Text: STORYTELLER/MH - Fotos: Celtic FC & Archive
Der Celtic Football aus Glasgow hat sich zu Unzeiten eine Minikrise genommen. Vier Tage nach der bösen Schlappe im schottischen Ligapokal beim Erzrivalen Rangers (0:3) kassierten die Mannen von Manager Martin O'Neill auch im Auftaktspiel der UEFA Europa League gegen den ungarischen Vertreter Ferencvaros Budapest eine 1:3 (1:2)-Niederlage.
Vor allem in der ersten Halbzeit bekamen die Hoops überhaupt kein Bein auf den Boden und gerieten nach 20 Minuten durch Bamidele Yusuf in Rückstand. Zwar konnte Neuzugang Mika Baur kurz vor der Pause ausgleichen (44.), aber nur wenige Sekunden später sorgte Kristoffer Zachariassen für die erneute Führung der Gäste und den Pausenstand (45.+1).
Nach der Kabinenansprache von Celtic-Legende O'Neill wollten es die Hoops im zweiten Durchgang besser machen, aber schon in Minute 47 erhöhte Daniel Arzani auf 3:1 für die Ungarn.
Im weiteren Verlauf des Spiels mühte sich Celtic um Resultatsverbesserung, aber alle Bemühungen verliefen im Sande.
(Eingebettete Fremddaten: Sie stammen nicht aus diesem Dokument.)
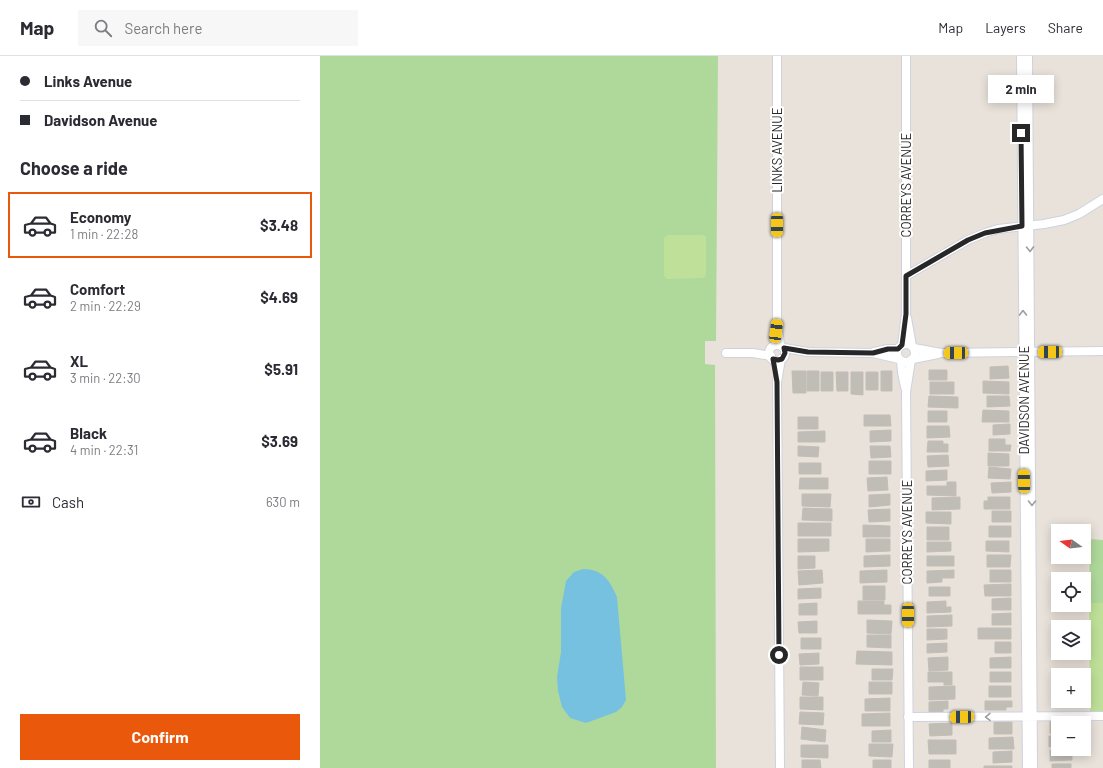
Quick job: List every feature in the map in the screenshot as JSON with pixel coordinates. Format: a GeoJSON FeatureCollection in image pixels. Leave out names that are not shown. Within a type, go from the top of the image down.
{"type":"FeatureCollection","features":[{"type":"Feature","properties":{"kind":"street","name":"LINKS AVENUE"},"geometry":{"type":"LineString","coordinates":[[777,56],[777,382],[780,768]]}},
{"type":"Feature","properties":{"kind":"street","name":"CORREYS AVENUE"},"geometry":{"type":"LineString","coordinates":[[900,347],[906,314],[906,56]]}},
{"type":"Feature","properties":{"kind":"street","name":"DAVIDSON AVENUE"},"geometry":{"type":"LineString","coordinates":[[1021,56],[1026,226]]}},
{"type":"Feature","properties":{"kind":"street","name":"DAVIDSON AVENUE"},"geometry":{"type":"LineString","coordinates":[[1028,56],[1026,226],[1030,716],[1033,768]]}},
{"type":"Feature","properties":{"kind":"street"},"geometry":{"type":"LineString","coordinates":[[906,276],[968,240],[985,233],[1064,220],[1079,214],[1103,199]]}},
{"type":"Feature","properties":{"kind":"street","name":"CORREYS AVENUE"},"geometry":{"type":"LineString","coordinates":[[906,314],[913,347]]}},
{"type":"Feature","properties":{"kind":"street"},"geometry":{"type":"LineString","coordinates":[[873,353],[907,344],[913,347],[941,353],[1103,351]]}},
{"type":"Feature","properties":{"kind":"street"},"geometry":{"type":"LineString","coordinates":[[900,347],[897,354],[900,360]]}},
{"type":"Feature","properties":{"kind":"street"},"geometry":{"type":"LineString","coordinates":[[912,360],[915,353],[913,347]]}},
{"type":"Feature","properties":{"kind":"street"},"geometry":{"type":"LineString","coordinates":[[726,353],[873,353],[906,362],[941,353]]}},
{"type":"Feature","properties":{"kind":"street","name":"CORREYS AVENUE"},"geometry":{"type":"LineString","coordinates":[[900,360],[906,392],[909,768]]}},
{"type":"Feature","properties":{"kind":"street","name":"CORREYS AVENUE"},"geometry":{"type":"LineString","coordinates":[[906,392],[912,360]]}},
{"type":"Feature","properties":{"kind":"street","name":"DAVIDSON AVENUE"},"geometry":{"type":"LineString","coordinates":[[1027,768],[1030,716]]}},
{"type":"Feature","properties":{"kind":"street"},"geometry":{"type":"LineString","coordinates":[[908,718],[1103,716]]}},
{"type":"Feature","properties":{"kind":"green space"},"geometry":{"type":"Polygon","coordinates":[[[320,56],[718,56],[716,341],[705,341],[705,364],[715,365],[716,768],[320,768],[320,56]]]}},
{"type":"Feature","properties":{"kind":"green space"},"geometry":{"type":"Polygon","coordinates":[[[667,235],[703,235],[706,237],[706,276],[703,278],[667,279],[664,276],[664,238],[667,235]]]}},
{"type":"Feature","properties":{"kind":"green space"},"geometry":{"type":"Polygon","coordinates":[[[1091,539],[1103,540],[1103,603],[1091,603],[1091,572],[1089,572],[1091,539]]]}},
{"type":"Feature","properties":{"kind":"green space"},"geometry":{"type":"Polygon","coordinates":[[[1091,603],[1103,603],[1103,712],[1090,713],[1091,620],[1089,620],[1091,603]]]}},
{"type":"Feature","properties":{"kind":"water"},"geometry":{"type":"Polygon","coordinates":[[[583,569],[596,571],[605,577],[612,586],[617,597],[626,700],[622,707],[616,712],[586,723],[570,718],[562,707],[558,691],[557,677],[561,652],[561,608],[566,581],[574,572],[583,569]]]}},
{"type":"Feature","properties":{"kind":"building"},"geometry":{"type":"Polygon","coordinates":[[[1008,366],[1009,378],[990,379],[990,367],[1008,366]]]}},
{"type":"Feature","properties":{"kind":"building"},"geometry":{"type":"Polygon","coordinates":[[[929,370],[947,370],[947,380],[929,380],[929,370]]]}},
{"type":"Feature","properties":{"kind":"building"},"geometry":{"type":"Polygon","coordinates":[[[792,371],[806,371],[806,393],[793,393],[792,371]]]}},
{"type":"Feature","properties":{"kind":"building"},"geometry":{"type":"Polygon","coordinates":[[[807,371],[819,371],[819,391],[807,391],[807,371]]]}},
{"type":"Feature","properties":{"kind":"building"},"geometry":{"type":"Polygon","coordinates":[[[881,371],[892,371],[892,391],[881,391],[881,371]]]}},
{"type":"Feature","properties":{"kind":"building"},"geometry":{"type":"Polygon","coordinates":[[[821,372],[833,372],[833,391],[821,391],[821,372]]]}},
{"type":"Feature","properties":{"kind":"building"},"geometry":{"type":"Polygon","coordinates":[[[836,372],[848,372],[848,391],[837,391],[836,372]]]}},
{"type":"Feature","properties":{"kind":"building"},"geometry":{"type":"Polygon","coordinates":[[[851,372],[863,372],[863,395],[851,394],[851,372]]]}},
{"type":"Feature","properties":{"kind":"building"},"geometry":{"type":"Polygon","coordinates":[[[866,372],[878,372],[878,390],[866,390],[866,372]]]}},
{"type":"Feature","properties":{"kind":"building"},"geometry":{"type":"Polygon","coordinates":[[[983,381],[1009,382],[1009,394],[983,393],[983,381]]]}},
{"type":"Feature","properties":{"kind":"building"},"geometry":{"type":"Polygon","coordinates":[[[930,382],[954,382],[954,394],[930,394],[930,382]]]}},
{"type":"Feature","properties":{"kind":"building"},"geometry":{"type":"Polygon","coordinates":[[[929,396],[958,397],[958,408],[928,407],[929,396]]]}},
{"type":"Feature","properties":{"kind":"building"},"geometry":{"type":"Polygon","coordinates":[[[987,396],[1009,396],[1010,406],[987,407],[987,396]]]}},
{"type":"Feature","properties":{"kind":"building"},"geometry":{"type":"Polygon","coordinates":[[[983,410],[1009,411],[1009,422],[982,422],[983,410]]]}},
{"type":"Feature","properties":{"kind":"building"},"geometry":{"type":"Polygon","coordinates":[[[928,411],[947,411],[947,422],[928,422],[928,411]]]}},
{"type":"Feature","properties":{"kind":"building"},"geometry":{"type":"Polygon","coordinates":[[[864,415],[890,415],[891,426],[864,426],[864,415]]]}},
{"type":"Feature","properties":{"kind":"building"},"geometry":{"type":"Polygon","coordinates":[[[798,417],[818,417],[818,429],[798,429],[798,417]]]}},
{"type":"Feature","properties":{"kind":"building"},"geometry":{"type":"Polygon","coordinates":[[[1010,424],[1010,434],[993,435],[993,425],[1010,424]]]}},
{"type":"Feature","properties":{"kind":"building"},"geometry":{"type":"Polygon","coordinates":[[[927,426],[949,426],[950,437],[927,438],[927,426]]]}},
{"type":"Feature","properties":{"kind":"building"},"geometry":{"type":"Polygon","coordinates":[[[891,430],[891,441],[870,442],[870,431],[891,430]]]}},
{"type":"Feature","properties":{"kind":"building"},"geometry":{"type":"Polygon","coordinates":[[[825,431],[825,442],[798,442],[798,432],[825,431]]]}},
{"type":"Feature","properties":{"kind":"building"},"geometry":{"type":"Polygon","coordinates":[[[989,439],[1005,439],[1005,445],[1011,445],[1010,451],[989,451],[989,439]]]}},
{"type":"Feature","properties":{"kind":"building"},"geometry":{"type":"Polygon","coordinates":[[[928,441],[943,441],[943,444],[948,444],[948,452],[927,452],[928,441]]]}},
{"type":"Feature","properties":{"kind":"building"},"geometry":{"type":"Polygon","coordinates":[[[798,446],[819,447],[818,457],[798,456],[798,446]]]}},
{"type":"Feature","properties":{"kind":"building"},"geometry":{"type":"Polygon","coordinates":[[[870,446],[890,446],[891,457],[871,458],[870,446]]]}},
{"type":"Feature","properties":{"kind":"building"},"geometry":{"type":"Polygon","coordinates":[[[988,453],[1009,454],[1009,466],[988,466],[988,453]]]}},
{"type":"Feature","properties":{"kind":"building"},"geometry":{"type":"Polygon","coordinates":[[[948,455],[949,466],[928,467],[927,456],[948,455]]]}},
{"type":"Feature","properties":{"kind":"building"},"geometry":{"type":"Polygon","coordinates":[[[869,461],[891,461],[891,474],[869,474],[869,461]]]}},
{"type":"Feature","properties":{"kind":"building"},"geometry":{"type":"Polygon","coordinates":[[[799,463],[821,463],[821,474],[799,474],[799,463]]]}},
{"type":"Feature","properties":{"kind":"building"},"geometry":{"type":"Polygon","coordinates":[[[989,467],[1011,469],[1010,479],[988,478],[989,467]]]}},
{"type":"Feature","properties":{"kind":"building"},"geometry":{"type":"Polygon","coordinates":[[[947,470],[947,480],[926,481],[926,471],[947,470]]]}},
{"type":"Feature","properties":{"kind":"building"},"geometry":{"type":"Polygon","coordinates":[[[887,477],[888,490],[868,491],[867,478],[887,477]]]}},
{"type":"Feature","properties":{"kind":"building"},"geometry":{"type":"Polygon","coordinates":[[[800,478],[828,478],[828,489],[799,489],[800,478]]]}},
{"type":"Feature","properties":{"kind":"building"},"geometry":{"type":"Polygon","coordinates":[[[947,482],[956,482],[956,496],[927,495],[927,486],[947,486],[947,482]]]}},
{"type":"Feature","properties":{"kind":"building"},"geometry":{"type":"Polygon","coordinates":[[[1011,482],[1011,492],[992,493],[991,483],[1011,482]]]}},
{"type":"Feature","properties":{"kind":"building"},"geometry":{"type":"Polygon","coordinates":[[[802,494],[831,494],[830,507],[802,506],[802,494]]]}},
{"type":"Feature","properties":{"kind":"building"},"geometry":{"type":"Polygon","coordinates":[[[890,494],[890,505],[869,507],[869,495],[890,494]]]}},
{"type":"Feature","properties":{"kind":"building"},"geometry":{"type":"Polygon","coordinates":[[[960,497],[960,509],[932,510],[932,498],[960,497]]]}},
{"type":"Feature","properties":{"kind":"building"},"geometry":{"type":"Polygon","coordinates":[[[988,497],[1010,497],[1010,509],[984,509],[984,501],[988,501],[988,497]]]}},
{"type":"Feature","properties":{"kind":"building"},"geometry":{"type":"Polygon","coordinates":[[[803,508],[832,509],[832,521],[802,520],[803,508]]]}},
{"type":"Feature","properties":{"kind":"building"},"geometry":{"type":"Polygon","coordinates":[[[890,509],[890,521],[869,522],[868,510],[890,509]]]}},
{"type":"Feature","properties":{"kind":"building"},"geometry":{"type":"Polygon","coordinates":[[[992,511],[1011,511],[1011,522],[992,522],[992,511]]]}},
{"type":"Feature","properties":{"kind":"building"},"geometry":{"type":"Polygon","coordinates":[[[926,512],[951,512],[951,524],[926,523],[926,512]]]}},
{"type":"Feature","properties":{"kind":"building"},"geometry":{"type":"Polygon","coordinates":[[[798,523],[831,523],[831,536],[798,536],[798,523]]]}},
{"type":"Feature","properties":{"kind":"building"},"geometry":{"type":"Polygon","coordinates":[[[863,525],[890,526],[890,537],[863,537],[863,525]]]}},
{"type":"Feature","properties":{"kind":"building"},"geometry":{"type":"Polygon","coordinates":[[[989,526],[1011,526],[1011,537],[989,537],[989,526]]]}},
{"type":"Feature","properties":{"kind":"building"},"geometry":{"type":"Polygon","coordinates":[[[927,527],[949,527],[949,540],[927,540],[927,527]]]}},
{"type":"Feature","properties":{"kind":"building"},"geometry":{"type":"Polygon","coordinates":[[[798,539],[829,539],[829,551],[798,552],[798,539]]]}},
{"type":"Feature","properties":{"kind":"building"},"geometry":{"type":"Polygon","coordinates":[[[866,539],[890,539],[890,551],[866,552],[866,539]]]}},
{"type":"Feature","properties":{"kind":"building"},"geometry":{"type":"Polygon","coordinates":[[[986,541],[1009,541],[1009,552],[986,551],[986,541]]]}},
{"type":"Feature","properties":{"kind":"building"},"geometry":{"type":"Polygon","coordinates":[[[927,542],[951,542],[951,551],[927,552],[927,542]]]}},
{"type":"Feature","properties":{"kind":"building"},"geometry":{"type":"Polygon","coordinates":[[[890,555],[890,566],[864,567],[864,556],[890,555]]]}},
{"type":"Feature","properties":{"kind":"building"},"geometry":{"type":"Polygon","coordinates":[[[987,555],[1011,555],[1010,567],[987,567],[987,555]]]}},
{"type":"Feature","properties":{"kind":"building"},"geometry":{"type":"Polygon","coordinates":[[[798,556],[815,556],[815,568],[798,569],[798,556]]]}},
{"type":"Feature","properties":{"kind":"building"},"geometry":{"type":"Polygon","coordinates":[[[927,556],[954,556],[954,566],[927,566],[927,556]]]}},
{"type":"Feature","properties":{"kind":"building"},"geometry":{"type":"Polygon","coordinates":[[[822,570],[823,583],[799,585],[798,571],[822,570]]]}},
{"type":"Feature","properties":{"kind":"building"},"geometry":{"type":"Polygon","coordinates":[[[887,570],[887,582],[860,583],[860,571],[887,570]]]}},
{"type":"Feature","properties":{"kind":"building"},"geometry":{"type":"Polygon","coordinates":[[[954,570],[954,578],[942,578],[942,582],[927,583],[927,571],[954,570]]]}},
{"type":"Feature","properties":{"kind":"building"},"geometry":{"type":"Polygon","coordinates":[[[990,570],[1011,570],[1011,582],[990,582],[990,570]]]}},
{"type":"Feature","properties":{"kind":"building"},"geometry":{"type":"Polygon","coordinates":[[[1011,584],[1011,596],[985,596],[984,585],[1011,584]]]}},
{"type":"Feature","properties":{"kind":"building"},"geometry":{"type":"Polygon","coordinates":[[[863,586],[885,586],[885,600],[863,600],[863,586]]]}},
{"type":"Feature","properties":{"kind":"building"},"geometry":{"type":"Polygon","coordinates":[[[929,587],[950,587],[950,596],[929,596],[929,587]]]}},
{"type":"Feature","properties":{"kind":"building"},"geometry":{"type":"Polygon","coordinates":[[[821,588],[821,598],[798,599],[798,589],[821,588]]]}},
{"type":"Feature","properties":{"kind":"building"},"geometry":{"type":"Polygon","coordinates":[[[1011,598],[1011,610],[992,610],[992,599],[1011,598]]]}},
{"type":"Feature","properties":{"kind":"building"},"geometry":{"type":"Polygon","coordinates":[[[858,601],[884,601],[884,605],[891,605],[891,614],[858,614],[858,601]]]}},
{"type":"Feature","properties":{"kind":"building"},"geometry":{"type":"Polygon","coordinates":[[[946,601],[946,607],[951,607],[951,612],[927,613],[927,602],[946,601]]]}},
{"type":"Feature","properties":{"kind":"building"},"geometry":{"type":"Polygon","coordinates":[[[817,603],[817,615],[799,615],[799,604],[817,603]]]}},
{"type":"Feature","properties":{"kind":"building"},"geometry":{"type":"Polygon","coordinates":[[[1011,613],[1011,625],[992,625],[992,614],[1011,613]]]}},
{"type":"Feature","properties":{"kind":"building"},"geometry":{"type":"Polygon","coordinates":[[[952,615],[952,626],[927,627],[927,616],[952,615]]]}},
{"type":"Feature","properties":{"kind":"building"},"geometry":{"type":"Polygon","coordinates":[[[867,620],[892,621],[891,634],[867,633],[867,620]]]}},
{"type":"Feature","properties":{"kind":"building"},"geometry":{"type":"Polygon","coordinates":[[[817,621],[817,633],[799,633],[798,622],[817,621]]]}},
{"type":"Feature","properties":{"kind":"building"},"geometry":{"type":"Polygon","coordinates":[[[978,628],[1011,628],[1011,639],[978,639],[978,628]]]}},
{"type":"Feature","properties":{"kind":"building"},"geometry":{"type":"Polygon","coordinates":[[[927,629],[947,629],[947,639],[927,640],[927,629]]]}},
{"type":"Feature","properties":{"kind":"building"},"geometry":{"type":"Polygon","coordinates":[[[867,635],[891,635],[891,648],[867,647],[867,635]]]}},
{"type":"Feature","properties":{"kind":"building"},"geometry":{"type":"Polygon","coordinates":[[[801,638],[821,638],[821,649],[801,649],[801,638]]]}},
{"type":"Feature","properties":{"kind":"building"},"geometry":{"type":"Polygon","coordinates":[[[995,642],[1011,642],[1011,653],[995,653],[995,642]]]}},
{"type":"Feature","properties":{"kind":"building"},"geometry":{"type":"Polygon","coordinates":[[[947,643],[947,652],[927,653],[927,644],[947,643]]]}},
{"type":"Feature","properties":{"kind":"building"},"geometry":{"type":"Polygon","coordinates":[[[857,651],[892,652],[892,665],[856,664],[857,651]]]}},
{"type":"Feature","properties":{"kind":"building"},"geometry":{"type":"Polygon","coordinates":[[[819,653],[819,664],[800,665],[799,654],[819,653]]]}},
{"type":"Feature","properties":{"kind":"building"},"geometry":{"type":"Polygon","coordinates":[[[948,657],[948,670],[929,671],[928,658],[948,657]]]}},
{"type":"Feature","properties":{"kind":"building"},"geometry":{"type":"Polygon","coordinates":[[[1011,657],[1011,668],[990,668],[990,658],[1011,657]]]}},
{"type":"Feature","properties":{"kind":"building"},"geometry":{"type":"Polygon","coordinates":[[[800,667],[823,667],[823,680],[800,680],[800,667]]]}},
{"type":"Feature","properties":{"kind":"building"},"geometry":{"type":"Polygon","coordinates":[[[872,669],[893,669],[892,680],[872,680],[872,669]]]}},
{"type":"Feature","properties":{"kind":"building"},"geometry":{"type":"Polygon","coordinates":[[[928,672],[952,672],[952,685],[944,685],[944,682],[928,682],[928,672]]]}},
{"type":"Feature","properties":{"kind":"building"},"geometry":{"type":"Polygon","coordinates":[[[990,672],[1011,672],[1011,682],[990,682],[990,672]]]}},
{"type":"Feature","properties":{"kind":"building"},"geometry":{"type":"Polygon","coordinates":[[[803,682],[819,683],[818,696],[802,695],[803,682]]]}},
{"type":"Feature","properties":{"kind":"building"},"geometry":{"type":"Polygon","coordinates":[[[869,682],[892,682],[892,694],[869,694],[869,682]]]}},
{"type":"Feature","properties":{"kind":"building"},"geometry":{"type":"Polygon","coordinates":[[[955,686],[955,699],[929,700],[929,687],[955,686]]]}},
{"type":"Feature","properties":{"kind":"building"},"geometry":{"type":"Polygon","coordinates":[[[989,686],[1011,686],[1011,697],[989,697],[989,686]]]}},
{"type":"Feature","properties":{"kind":"building"},"geometry":{"type":"Polygon","coordinates":[[[800,697],[823,697],[823,710],[800,709],[800,697]]]}},
{"type":"Feature","properties":{"kind":"building"},"geometry":{"type":"Polygon","coordinates":[[[890,698],[890,711],[865,711],[865,699],[890,698]]]}},
{"type":"Feature","properties":{"kind":"building"},"geometry":{"type":"Polygon","coordinates":[[[948,701],[948,709],[943,709],[943,713],[929,713],[929,702],[948,701]]]}},
{"type":"Feature","properties":{"kind":"building"},"geometry":{"type":"Polygon","coordinates":[[[985,701],[1012,701],[1012,707],[1006,707],[1006,710],[985,710],[985,701]]]}},
{"type":"Feature","properties":{"kind":"building"},"geometry":{"type":"Polygon","coordinates":[[[800,712],[824,713],[823,725],[799,724],[800,712]]]}},
{"type":"Feature","properties":{"kind":"building"},"geometry":{"type":"Polygon","coordinates":[[[890,713],[890,726],[862,726],[862,714],[890,713]]]}},
{"type":"Feature","properties":{"kind":"building"},"geometry":{"type":"Polygon","coordinates":[[[1050,721],[1051,721],[1051,733],[1050,721]]]}},
{"type":"Feature","properties":{"kind":"building"},"geometry":{"type":"Polygon","coordinates":[[[994,722],[1012,722],[1012,734],[994,734],[994,722]]]}},
{"type":"Feature","properties":{"kind":"building"},"geometry":{"type":"Polygon","coordinates":[[[952,723],[952,735],[930,736],[929,724],[952,723]]]}},
{"type":"Feature","properties":{"kind":"building"},"geometry":{"type":"Polygon","coordinates":[[[802,727],[826,730],[825,742],[801,739],[802,727]]]}},
{"type":"Feature","properties":{"kind":"building"},"geometry":{"type":"Polygon","coordinates":[[[891,730],[891,742],[872,742],[872,731],[891,730]]]}},
{"type":"Feature","properties":{"kind":"building"},"geometry":{"type":"Polygon","coordinates":[[[1049,736],[1051,736],[1051,747],[1049,747],[1049,736]]]}},
{"type":"Feature","properties":{"kind":"building"},"geometry":{"type":"Polygon","coordinates":[[[1013,737],[1014,749],[989,749],[989,738],[1013,737]]]}},
{"type":"Feature","properties":{"kind":"building"},"geometry":{"type":"Polygon","coordinates":[[[928,740],[956,740],[956,754],[929,754],[928,740]]]}},
{"type":"Feature","properties":{"kind":"building"},"geometry":{"type":"Polygon","coordinates":[[[869,744],[893,744],[892,757],[869,756],[869,744]]]}},
{"type":"Feature","properties":{"kind":"building"},"geometry":{"type":"Polygon","coordinates":[[[801,745],[828,745],[828,758],[801,757],[801,745]]]}},
{"type":"Feature","properties":{"kind":"building"},"geometry":{"type":"Polygon","coordinates":[[[1050,750],[1051,756],[1072,756],[1072,760],[1050,761],[1050,750]]]}},
{"type":"Feature","properties":{"kind":"building"},"geometry":{"type":"Polygon","coordinates":[[[1012,751],[1012,762],[993,763],[993,752],[1012,751]]]}},
{"type":"Feature","properties":{"kind":"building"},"geometry":{"type":"Polygon","coordinates":[[[802,760],[820,760],[821,768],[802,768],[802,760]]]}},
{"type":"Feature","properties":{"kind":"building"},"geometry":{"type":"Polygon","coordinates":[[[873,760],[891,760],[891,768],[873,768],[873,760]]]}},
{"type":"Feature","properties":{"kind":"building"},"geometry":{"type":"Polygon","coordinates":[[[929,760],[950,760],[950,768],[929,768],[929,760]]]}},
{"type":"Feature","properties":{"kind":"building"},"geometry":{"type":"Polygon","coordinates":[[[1052,764],[1071,764],[1071,768],[1052,768],[1052,764]]]}},
{"type":"Feature","properties":{"kind":"building"},"geometry":{"type":"Polygon","coordinates":[[[984,766],[1012,766],[1012,768],[984,768],[984,766]]]}},
{"type":"Feature","properties":{"kind":"route"},"geometry":{"type":"LineString","coordinates":[[779,655],[777,382],[773,359],[782,359],[785,353],[784,348],[808,352],[873,353],[888,349],[898,349],[902,345],[906,314],[906,276],[968,240],[985,233],[1022,226],[1021,133]]}}]}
Damit verpatzt der schottische Meister nicht nur den Auftakt der Ligaphase, sondern nimmt sich ausgerechnet vor dem nächsten Duell mit den Rangers am Sonntag um 13 Uhr im Celtic Park, eine Minikrise. Allerdings dürfte ein Heimsieg über den Erzrivalen ganz schnell wieder die Wogen glätten. Eine weitere Niederlage allerdings würde nicht nur die Celtic-Fans bis ins Mark treffen, sondern auch für zunehmende Kritik im Umfeld sorgen.
Am Sonntag dürfen sich die Bhoys in Green der Unterstützung von Superfan Sir Rod sicher sein, der sein Kommen angekündigt hat. Ein gutes Omen, denn beim letzten Besuch des Sängers im Celtic Park, gewannen die Hoops mit 3:0 gegen den Linzer ASK.